REQUEST: Could you render every line of the entries below as a Markdown table with the columns "Row" and "Line", numbering the rows and leaving out blank lines?

INPUT DATA:
BEGIN
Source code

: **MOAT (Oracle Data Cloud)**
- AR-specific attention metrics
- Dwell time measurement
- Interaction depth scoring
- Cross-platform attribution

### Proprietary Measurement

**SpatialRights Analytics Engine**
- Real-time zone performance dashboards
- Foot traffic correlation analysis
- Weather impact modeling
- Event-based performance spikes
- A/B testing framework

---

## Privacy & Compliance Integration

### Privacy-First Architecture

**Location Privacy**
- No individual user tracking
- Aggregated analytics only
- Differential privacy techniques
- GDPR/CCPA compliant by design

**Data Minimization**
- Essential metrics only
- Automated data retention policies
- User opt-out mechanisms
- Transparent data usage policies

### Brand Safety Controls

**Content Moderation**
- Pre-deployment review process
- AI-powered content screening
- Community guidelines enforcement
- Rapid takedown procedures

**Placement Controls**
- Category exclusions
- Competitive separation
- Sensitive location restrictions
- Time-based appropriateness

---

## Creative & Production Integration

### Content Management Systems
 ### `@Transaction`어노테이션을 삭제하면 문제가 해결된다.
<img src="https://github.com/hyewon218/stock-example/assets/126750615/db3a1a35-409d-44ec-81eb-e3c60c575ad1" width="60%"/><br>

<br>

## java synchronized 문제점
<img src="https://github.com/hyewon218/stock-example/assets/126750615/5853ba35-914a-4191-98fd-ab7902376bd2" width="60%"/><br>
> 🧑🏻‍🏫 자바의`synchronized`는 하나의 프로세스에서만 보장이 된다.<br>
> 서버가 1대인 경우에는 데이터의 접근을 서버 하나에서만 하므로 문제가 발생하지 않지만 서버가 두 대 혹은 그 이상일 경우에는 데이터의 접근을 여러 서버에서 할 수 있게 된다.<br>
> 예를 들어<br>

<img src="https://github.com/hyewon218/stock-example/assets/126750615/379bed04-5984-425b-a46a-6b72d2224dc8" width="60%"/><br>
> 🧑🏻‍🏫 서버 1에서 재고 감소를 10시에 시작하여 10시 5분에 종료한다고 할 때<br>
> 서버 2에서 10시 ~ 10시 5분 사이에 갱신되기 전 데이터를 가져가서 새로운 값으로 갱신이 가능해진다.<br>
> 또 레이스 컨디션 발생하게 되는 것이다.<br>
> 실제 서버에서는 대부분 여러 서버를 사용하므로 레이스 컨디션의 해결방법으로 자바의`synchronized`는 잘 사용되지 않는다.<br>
END
SOLUTION TO THE EXERCISE:
| Row | Line |
|---|---|
| 1 | Source code |
| 2 | : **MOAT (Oracle Data Cloud)** |
| 3 | - AR-specific attention metrics |
| 4 | - Dwell time measurement |
| 5 | - Interaction depth scoring |
| 6 | - Cross-platform attribution |
| 7 | ### Proprietary Measurement |
| 8 | **SpatialRights Analytics Engine** |
| 9 | - Real-time zone performance dashboards |
| 10 | - Foot traffic correlation analysis |
| 11 | - Weather impact modeling |
| 12 | - Event-based performance spikes |
| 13 | - A/B testing framework |
| 14 | --- |
| 15 | ## Privacy & Compliance Integration |
| 16 | ### Privacy-First Architecture |
| 17 | **Location Privacy** |
| 18 | - No individual user tracking |
| 19 | - Aggregated analytics only |
| 20 | - Differential privacy techniques |
| 21 | - GDPR/CCPA compliant by design |
| 22 | **Data Minimization** |
| 23 | - Essential metrics only |
| 24 | - Automated data retention policies |
| 25 | - User opt-out mechanisms |
| 26 | - Transparent data usage policies |
| 27 | ### Brand Safety Controls |
| 28 | **Content Moderation** |
| 29 | - Pre-deployment review process |
| 30 | - AI-powered content screening |
| 31 | - Community guidelines enforcement |
| 32 | - Rapid takedown procedures |
| 33 | **Placement Controls** |
| 34 | - Category exclusions |
| 35 | - Competitive separation |
| 36 | - Sensitive location restrictions |
| 37 | - Time-based appropriateness |
| 38 | --- |
| 39 | ## Creative & Production Integration |
| 40 | ### Content Management Systems |
| 41 |  ### `@Transaction`어노테이션을 삭제하면 문제가 해결된다. |
| 42 | <img src="https://github.com/hyewon218/stock-example/assets/126750615/db3a1a35-409d-44ec-81eb-e3c60c575ad1" width="60%"/><br> |
| 43 | <br> |
| 44 | ## java synchronized 문제점 |
| 45 | <img src="https://github.com/hyewon218/stock-example/assets/126750615/5853ba35-914a-4191-98fd-ab7902376bd2" width="60%"/><br> |
| 46 | > 🧑🏻‍🏫 자바의`synchronized`는 하나의 프로세스에서만 보장이 된다.<br> |
| 47 | > 서버가 1대인 경우에는 데이터의 접근을 서버 하나에서만 하므로 문제가 발생하지 않지만 서버가 두 대 혹은 그 이상일 경우에는 데이터의 접근을 여러 서버에서 할 수 있게 된다.<br> |
| 48 | > 예를 들어<br> |
| 49 | <img src="https://github.com/hyewon218/stock-example/assets/126750615/379bed04-5984-425b-a46a-6b72d2224dc8" width="60%"/><br> |
| 50 | > 🧑🏻‍🏫 서버 1에서 재고 감소를 10시에 시작하여 10시 5분에 종료한다고 할 때<br> |
| 51 | > 서버 2에서 10시 ~ 10시 5분 사이에 갱신되기 전 데이터를 가져가서 새로운 값으로 갱신이 가능해진다.<br> |
| 52 | > 또 레이스 컨디션 발생하게 되는 것이다.<br> |
| 53 | > 실제 서버에서는 대부분 여러 서버를 사용하므로 레이스 컨디션의 해결방법으로 자바의`synchronized`는 잘 사용되지 않는다.<br> |